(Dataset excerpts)
————————

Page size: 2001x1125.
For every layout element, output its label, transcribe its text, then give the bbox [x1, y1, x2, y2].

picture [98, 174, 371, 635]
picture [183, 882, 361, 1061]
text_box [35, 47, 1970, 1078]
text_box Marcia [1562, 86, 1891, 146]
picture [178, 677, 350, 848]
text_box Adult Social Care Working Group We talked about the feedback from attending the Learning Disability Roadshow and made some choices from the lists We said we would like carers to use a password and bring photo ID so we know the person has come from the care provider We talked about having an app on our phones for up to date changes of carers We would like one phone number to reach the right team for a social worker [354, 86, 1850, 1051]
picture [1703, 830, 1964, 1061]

————————

> _Your goal_
Copy the data above in full, exactly as it reads.

> _Written solution_
Page size: 2001x1125.
For every layout element, output its label, transcribe its text, then give the bbox [x1, y1, x2, y2].

picture [98, 174, 371, 635]
picture [183, 882, 361, 1061]
text_box [35, 47, 1970, 1078]
text_box Marcia [1562, 86, 1891, 146]
picture [178, 677, 350, 848]
text_box Adult Social Care Working Group We talked about the feedback from attending the Learning Disability Roadshow and made some choices from the lists We said we would like carers to use a password and bring photo ID so we know the person has come from the care provider We talked about having an app on our phones for up to date changes of carers We would like one phone number to reach the right team for a social worker [354, 86, 1850, 1051]
picture [1703, 830, 1964, 1061]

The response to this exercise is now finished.